Hera was considered the queen of the Olympian deities. She was the daughter of Cronus and Rhea and was both the wife and sister of Zeus. Originally, she was swallowed by her father after her birth but was later set free when her brother Zeus defeated their father. Stories say that each year Hera can regain her virginity by bathing in a well at Canathus.
Hera and Zeus had children together, the smith-god Hephaestus and the goddess of youth, Hebe. They also birthed Ares, the god of war. In some stories, however, these children were not born to Zeus but instead were conceived by her slapping her hand or eating lettuce. This is to represent that her children were born from lust and hatred.

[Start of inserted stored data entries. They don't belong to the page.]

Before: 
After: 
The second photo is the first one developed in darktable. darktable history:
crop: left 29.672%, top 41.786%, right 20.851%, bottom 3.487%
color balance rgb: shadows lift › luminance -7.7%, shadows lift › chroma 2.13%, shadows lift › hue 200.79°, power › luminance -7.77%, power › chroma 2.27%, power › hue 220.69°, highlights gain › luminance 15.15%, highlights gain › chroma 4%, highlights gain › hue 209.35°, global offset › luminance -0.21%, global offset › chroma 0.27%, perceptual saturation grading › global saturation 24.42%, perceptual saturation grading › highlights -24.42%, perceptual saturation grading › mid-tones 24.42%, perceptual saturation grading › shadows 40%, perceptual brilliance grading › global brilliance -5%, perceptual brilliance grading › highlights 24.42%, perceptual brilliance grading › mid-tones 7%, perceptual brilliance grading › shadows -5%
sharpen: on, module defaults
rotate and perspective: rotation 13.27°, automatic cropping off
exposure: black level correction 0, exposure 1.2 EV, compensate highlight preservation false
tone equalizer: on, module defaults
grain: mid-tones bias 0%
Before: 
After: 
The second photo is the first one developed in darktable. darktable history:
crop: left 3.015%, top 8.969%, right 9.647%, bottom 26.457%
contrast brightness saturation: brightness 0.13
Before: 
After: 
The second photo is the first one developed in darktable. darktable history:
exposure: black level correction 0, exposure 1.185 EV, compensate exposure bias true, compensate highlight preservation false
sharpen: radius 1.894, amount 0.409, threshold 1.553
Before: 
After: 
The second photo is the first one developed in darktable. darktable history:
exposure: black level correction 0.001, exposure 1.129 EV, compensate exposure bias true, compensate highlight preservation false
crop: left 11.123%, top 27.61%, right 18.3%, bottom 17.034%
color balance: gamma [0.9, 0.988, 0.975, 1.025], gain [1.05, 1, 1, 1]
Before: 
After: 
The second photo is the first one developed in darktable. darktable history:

It was well known that Hera was jealous of her husband Zeus and his many affairs. She punished both her rivals and their children and let her fury soar onto those that angered her. She released her fury on both mortals and goddesses alike. Not even Zeus could stop her in her vengeance and wrath. Sometimes when she would get angry, he would tie her to the mountain of Olympus by placing anvils on her feet but mostly he simply tried to hide his affairs and his illegitimate children. Some he even turned into animals to try to keep Hera from ever knowing the truth.
The Wrath of Hera
When displeased and angered by her husband’s affairs, Hera placed two serpents in the cradle of Heracles, she had a hundred-eyed giant watch over Io and she tried to prevent the birth of Apollo and Artemis. She made the foster parents of Dionysus go crazy.
However, Hera was still worshipped by many. Her main sanctuary was in Argos at the Peloponnesus, where she was considered the town goddess. The public festivals to celebrate Hera were called Heraia. Other temples dedicated to Hera were found in Olympia, Mycene, Sparta, Paestum, Corinth, Tiryns, Perachora, and on the islands of Samos and Delos.
Hera’s Roman counterpart is Juno. Her symbols include the peacock (the symbol of pride) and the cow. Hera was sometimes known as Bopis, which means “cow-eyed” and it is written that she had big eyes. The pomegranate, or symbol of marriage, is often depicted with Hera as well as the crow. Other attributes to her include a diadem and a veil. She was often portrayed as a solemn and majestic woman.